HD: We keep our lyrics mostly universal, and play with the energy of the pioneers in our genre. As bluegrass music evolves and becomes more progressive, there is still a demand for artists who can kill the stuff that leans toward the trad end of the spectrum.
GL: I have an amazing team with me in RTC Records and Nardia Drayton. She’s put my music in the hands and ears of people that I never imagined would hear my music, both locally and abroad. I’ll keep working with her, and maybe one day we’ll be able to take this show on the road internationally, but for now – I’m just so grateful to her and for the connection that I’ve made with other music fans worldwide by doing what I do. The internet CAN be useful, if you harness its powers for good and not evil!
Do you collaborate with others? Who is on your wish-list?
GL: Well this song is a collab, so of course! But yeah, as a producer and songwriter I am constantly learning and growing as a musician and songwriter. Those collaborations and interactions are integral for me in that continual growth. It’s a journey, not a destination.
HD: We love to collaborate with other artists. I’d love to cut a record in Europe (maybe in Amsterdam or Edinborough), flying in the hottest players from their continent. That would be cool.
What advice do you give for other artists wanting to follow in your footsteps?
HD: Oh god… Don’t do what we do. Haha!

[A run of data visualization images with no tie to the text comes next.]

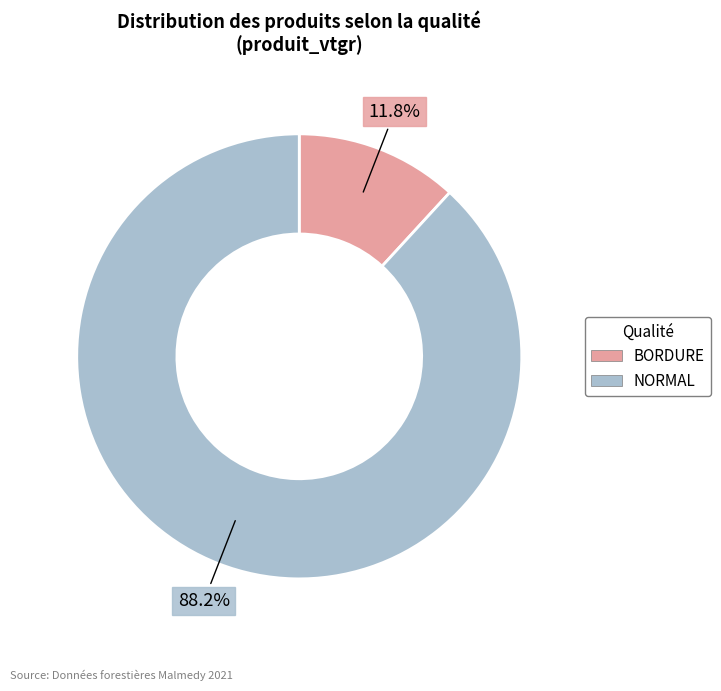

To the nearest percent, what is the average slice percentage?

50%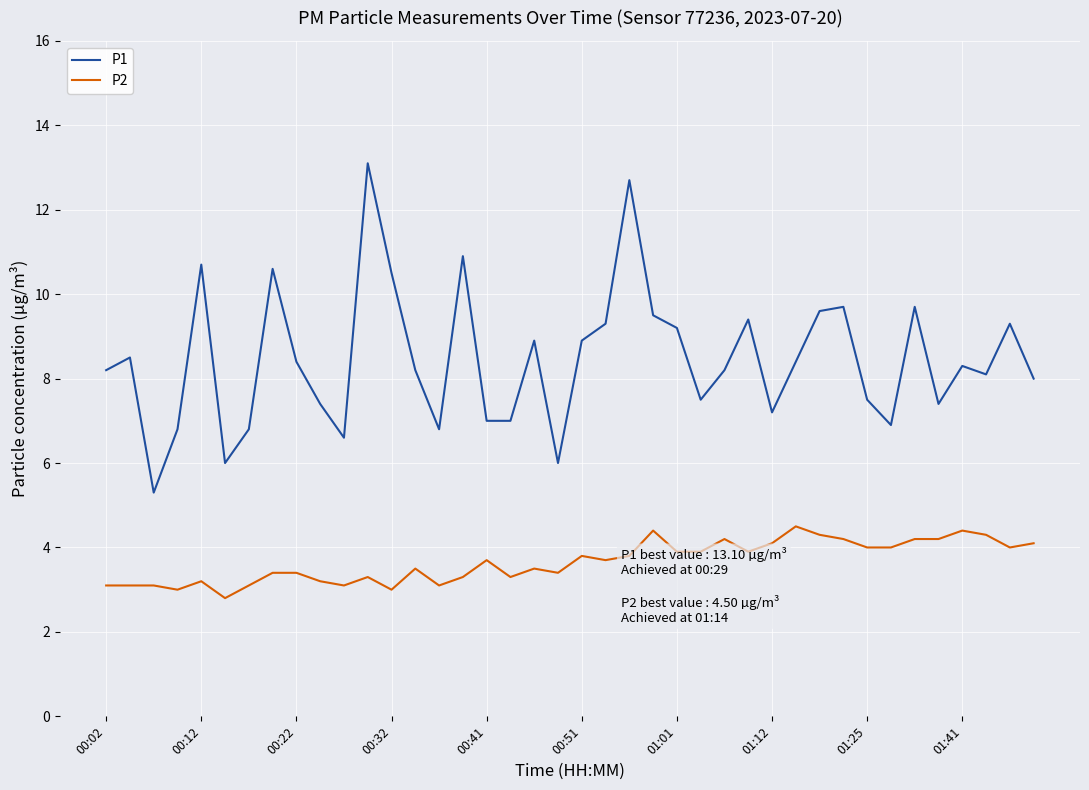

What is the difference between the second highest and minimum values in the P2 series?

1.6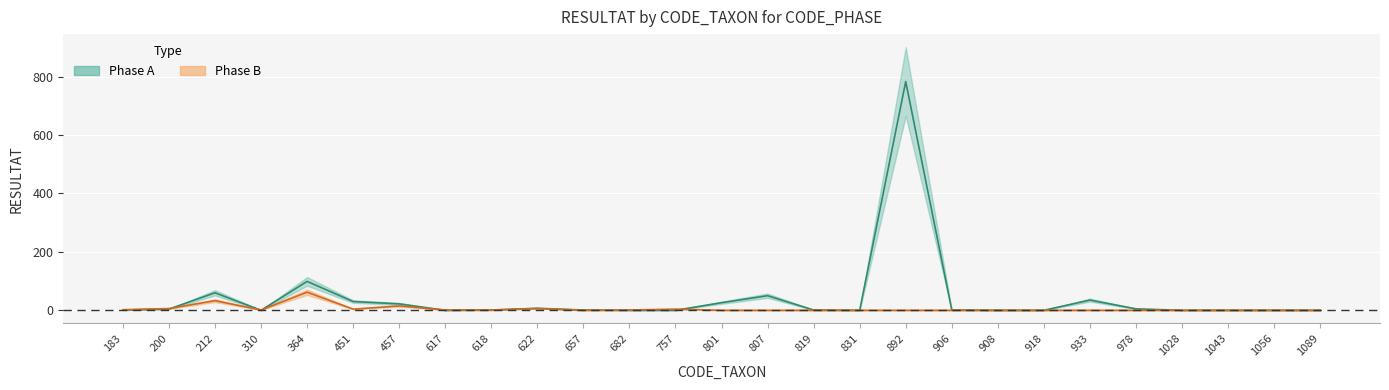

Reading left to right, what are all the values shown in this chart?

Phase A: 1	4	60	0	99	30	22	0	1	7	1	0	0	26	50	1	0	783	1	0	0	35	5	0	0	0	0
Phase B: 2	6	33	1	62	4	15	1	1	6	0	1	4	0	0	0	0	0	0	0	0	0	0	0	0	0	0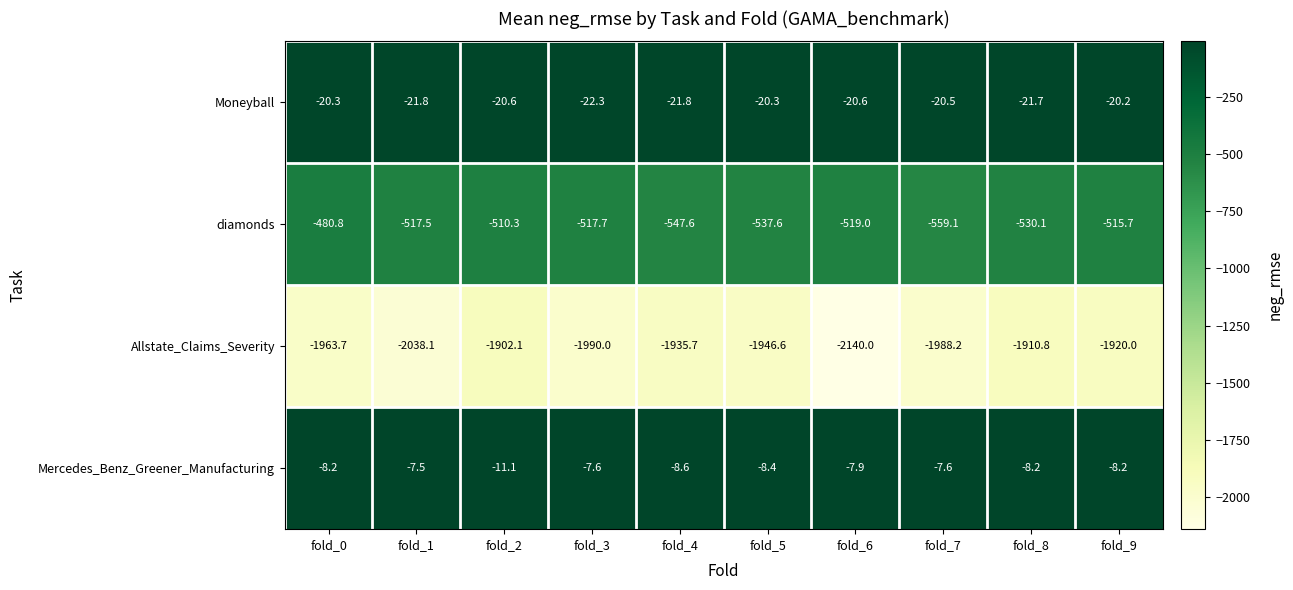

Where does the Allstate_Claims_Severity series first go above -1946?

fold_2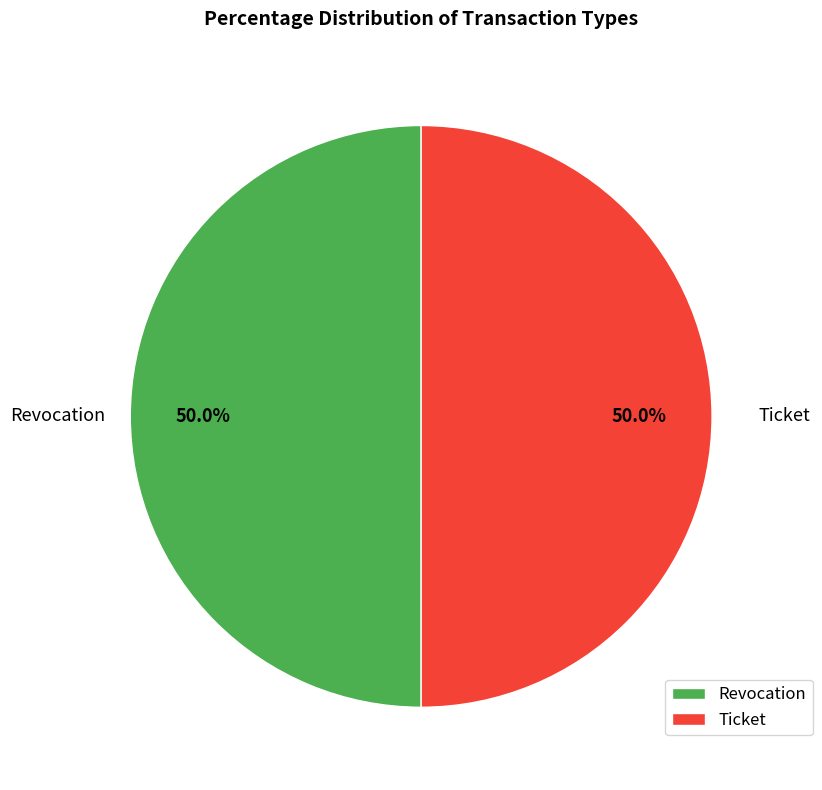

What is the ratio of the value at Ticket to the value at Revocation?

1.0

Or… Find your own niche. It’s not so wise to copy and compete.
GL: Do it for the right reasons, not for fame and fortune etc. Music is art, and unfortunately most of us don’t achieve the heights that indicate your success to others. Like I said before, set realistic goals, achieve them and always be ready to learn and grow from an experience. And be a genuine, kind and empathetic person – as the coined phrase from the wise Bill Chambers goes – “Don’t be a dickhead”
A message for your fans. How do you best interact and respond with your followers and fans?

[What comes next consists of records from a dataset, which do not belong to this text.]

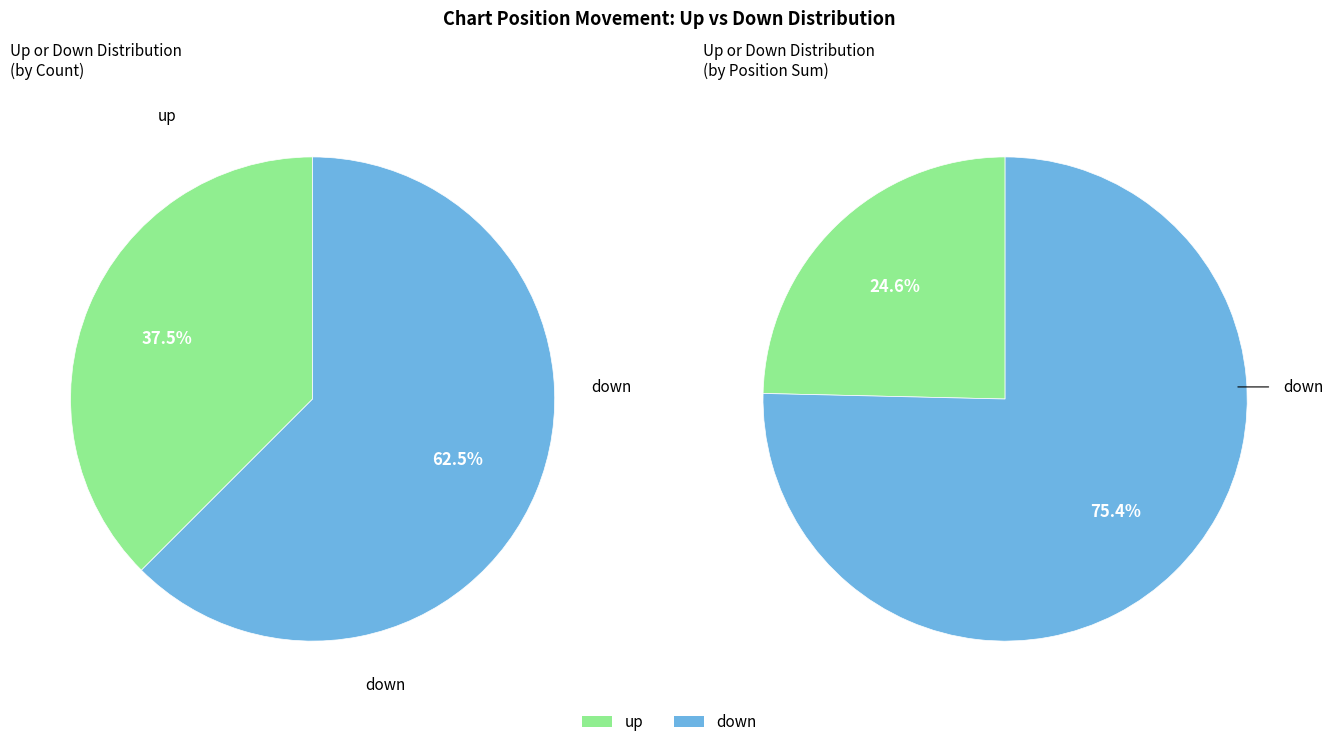

Does down account for over 50% of the chart?

Yes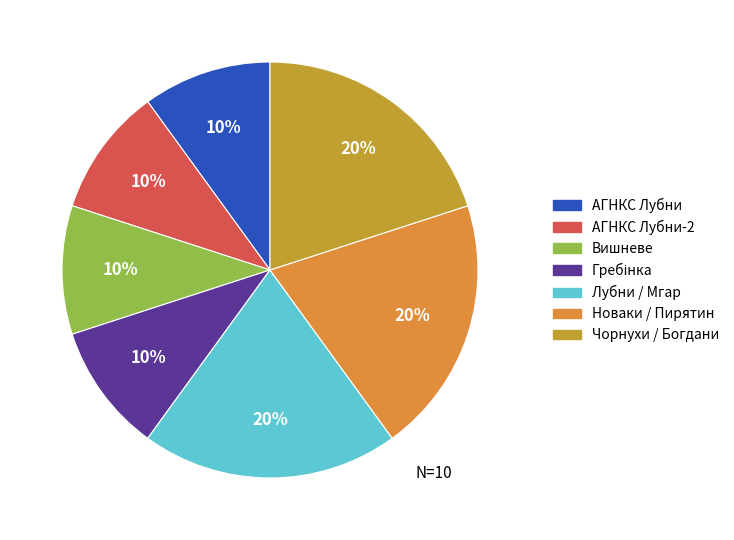

Count the number of slices in the pie.

7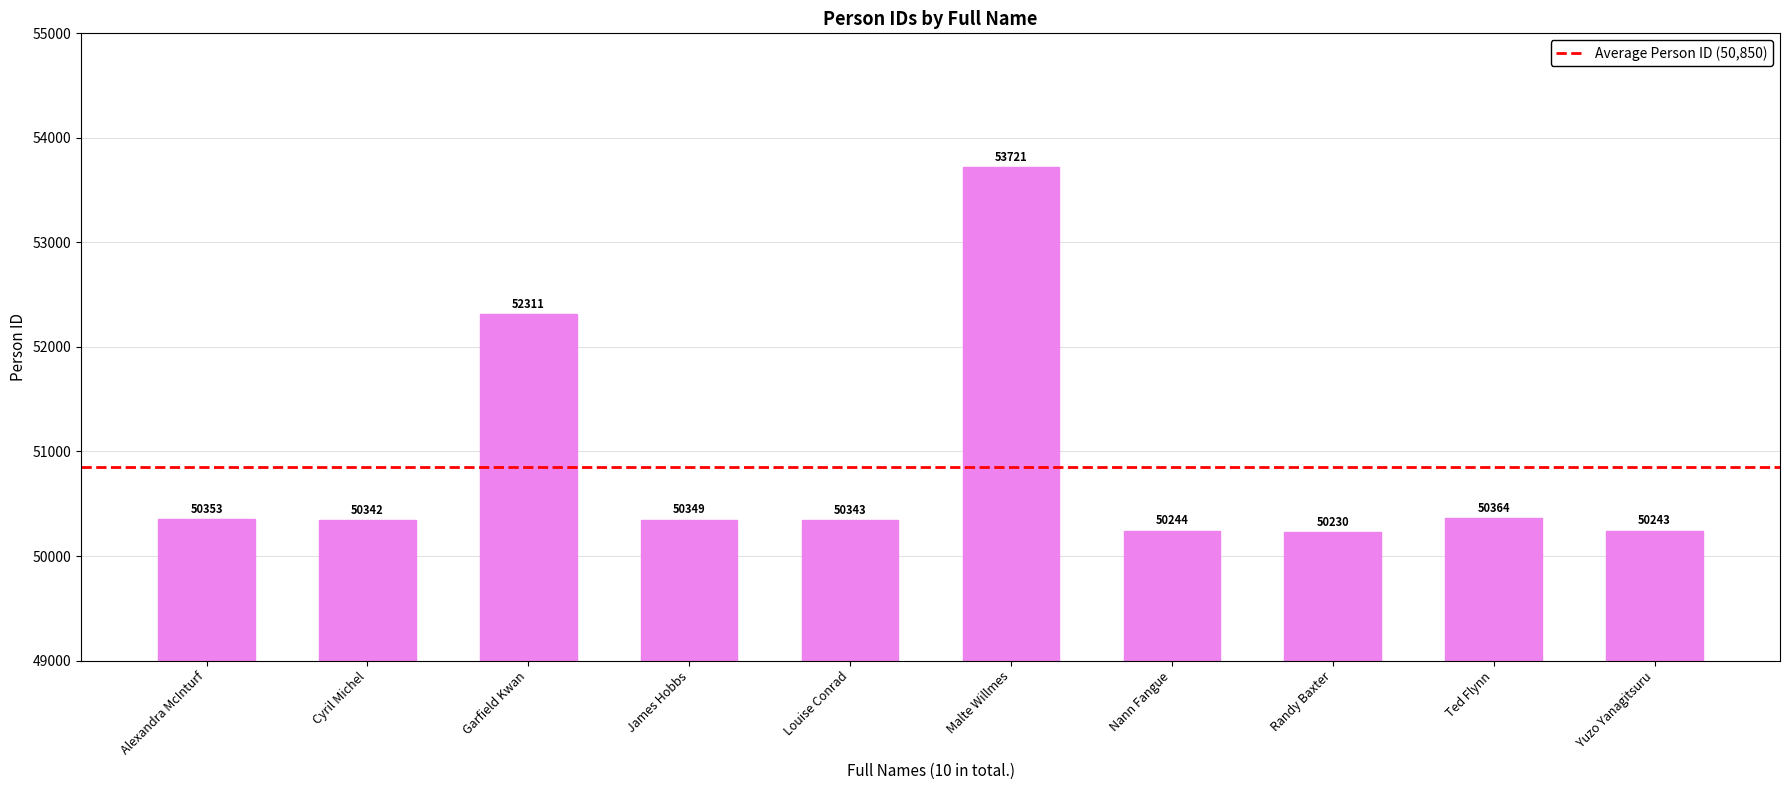

Between Alexandra McInturf and Ted Flynn, which is larger?

Ted Flynn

HD: In person, online, at the farmers market, down Aisle 7 of the supermarket. Wherever. We’re real people.
GL: I’m probably best at interacting with folks on Instagram, and I guess facebook also to a lesser extent. But honestly, I’m more comfortable in the real world – so come along to a show and have a chat with us – we’re all pretty bloody lovely guys, even if I say so myself!
Any last words?
HD: I wanna see the Davidson Brothers tattooed somewhere special on Gareth’s body. Hehe.
GL: HAHA, CHALLENGE ACCEPTED HA! Seriously though, my last words are: Thanks! I know that seems really short, but if ya read into it – it’s just all about that one word. I am so grateful for this opportunity to chat with “the Aussie Word” and the idea that someone might read this and enjoy it is bloody awesome. The idea that someone may read this and smile at some of the nonsense I blurt out or nod in agreeance with some random though or point of view I share (ps. my point of view is exactly that – it’s not necessarily a fact – and rarely is if you ask some of my mates) is really cool. If that helps ya stumble on to our music then BONZA! Mission accomplished. Stay rad!